Saturday, June 18, 2011

Building A Happier Future


All loving parents want the best for their children. You do everything humanly possible to provide for them, to enrich their lives, and to make them feel loved. Perhaps now more than ever, you are acutely conscious of wanting to give your child all the love, support, and guidance he or she needs, but suddenly everything seems harder and more complicated. You and your family are not alone. For more than half of all North American children, divorce is a fact of life.


By M. Gary Neuman and Patricia Romanowski

How parents handle their divorce determines a lot about how their children will fare, both today and tomorrow. That sounds like a big responsibility, and it is. But it is also an incredible opportunity, for no one -- no psychologist, member of the clergy, teacher, friend, or relative -- shares with your child the extraordinary relationship you two have. No one knows your child better than you do, and no one is in a better position to give him the security, guidance, structure, and support he needs now. You may not be a child development expert, but you are something much better: a concerned, conscientious, and loving parent who's willing to learn how to help your child. With your help, your child will not only be shielded from unnecessary pain and confusion surrounding divorce, he will grow and thrive. One day he will be able to look back on his childhood as a loving, joyful time touched by divorce, not a once-blissful state ruined forever by divorce.

Time for a change

The first step we should take as parents, teachers, and concerned adults is to change our thinking about divorce. We need to realize and to begin acting as if we believe that divorce is an appropriate option for a troubled couple who cannot resolve their differences. In fact, many studies have determined that children living in high-conflict but "intact" families grow up with more problems than children from low-conflict, divorced families.

We must stop regarding new family structures -- single-parent, step, and blended -- as somehow inferior and support these families for what they are: real families. We owe it to our children and to ourselves to acknowledge the positive lessons that can emerge from divorce and to communicate with our children so that those lessons can be learned.

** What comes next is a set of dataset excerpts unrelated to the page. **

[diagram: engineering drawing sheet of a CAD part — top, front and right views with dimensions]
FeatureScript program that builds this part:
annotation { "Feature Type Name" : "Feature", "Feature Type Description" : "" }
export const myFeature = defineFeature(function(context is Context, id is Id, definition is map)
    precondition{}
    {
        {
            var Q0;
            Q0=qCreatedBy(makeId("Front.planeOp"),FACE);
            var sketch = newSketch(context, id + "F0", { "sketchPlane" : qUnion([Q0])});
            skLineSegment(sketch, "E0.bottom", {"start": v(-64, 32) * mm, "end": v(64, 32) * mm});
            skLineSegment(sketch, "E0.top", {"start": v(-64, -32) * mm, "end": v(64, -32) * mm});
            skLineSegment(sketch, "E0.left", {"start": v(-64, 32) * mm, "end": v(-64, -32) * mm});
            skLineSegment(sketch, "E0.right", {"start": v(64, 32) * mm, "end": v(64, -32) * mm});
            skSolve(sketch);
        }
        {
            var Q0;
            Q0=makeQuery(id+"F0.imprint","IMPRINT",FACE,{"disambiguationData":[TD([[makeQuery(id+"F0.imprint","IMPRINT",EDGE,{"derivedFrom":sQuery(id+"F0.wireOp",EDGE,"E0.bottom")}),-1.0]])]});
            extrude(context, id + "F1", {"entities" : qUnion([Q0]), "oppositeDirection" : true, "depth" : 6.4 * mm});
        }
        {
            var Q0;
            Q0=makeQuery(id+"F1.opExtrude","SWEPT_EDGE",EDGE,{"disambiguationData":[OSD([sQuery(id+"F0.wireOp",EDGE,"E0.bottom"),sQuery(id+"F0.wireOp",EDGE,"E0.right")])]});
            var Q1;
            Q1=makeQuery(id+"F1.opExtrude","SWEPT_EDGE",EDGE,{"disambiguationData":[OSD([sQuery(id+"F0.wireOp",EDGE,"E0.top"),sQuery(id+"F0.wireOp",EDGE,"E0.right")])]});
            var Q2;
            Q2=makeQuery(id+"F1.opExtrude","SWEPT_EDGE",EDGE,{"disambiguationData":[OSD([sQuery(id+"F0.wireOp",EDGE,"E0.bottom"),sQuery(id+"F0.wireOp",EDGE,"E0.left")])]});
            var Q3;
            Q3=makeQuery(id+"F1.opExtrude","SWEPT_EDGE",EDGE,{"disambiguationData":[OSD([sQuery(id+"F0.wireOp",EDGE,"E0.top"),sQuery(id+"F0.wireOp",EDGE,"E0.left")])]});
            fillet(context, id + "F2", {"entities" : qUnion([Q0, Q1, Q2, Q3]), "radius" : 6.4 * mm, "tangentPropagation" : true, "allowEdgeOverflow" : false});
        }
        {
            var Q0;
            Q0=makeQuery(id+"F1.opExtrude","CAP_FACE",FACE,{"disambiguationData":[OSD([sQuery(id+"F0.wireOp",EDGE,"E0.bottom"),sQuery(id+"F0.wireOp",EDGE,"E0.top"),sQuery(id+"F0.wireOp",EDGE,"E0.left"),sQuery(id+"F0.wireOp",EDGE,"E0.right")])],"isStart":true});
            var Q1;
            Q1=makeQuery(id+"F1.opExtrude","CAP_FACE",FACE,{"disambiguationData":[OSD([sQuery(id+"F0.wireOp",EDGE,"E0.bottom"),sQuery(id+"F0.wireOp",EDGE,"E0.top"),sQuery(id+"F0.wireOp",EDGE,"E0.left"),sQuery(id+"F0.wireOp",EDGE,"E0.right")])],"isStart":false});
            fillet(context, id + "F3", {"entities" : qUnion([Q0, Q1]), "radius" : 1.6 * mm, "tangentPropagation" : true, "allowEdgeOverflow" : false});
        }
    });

I'm always fascinated that we can look back on even the most dire tragedy and see it as a catalyst for emotional growth, yet fail to view divorce in the same light as, say, a parent's death or some other uncontrollable event. Until we separate social, largely theoretical attitudes toward the institution of divorce from our feelings toward those who must experience it, we force families already struggling to rebuild their lives and reshape their dreams to bear an additional burden. In doing so, we punish the children by increasing their alienation and diminishing their self-esteem.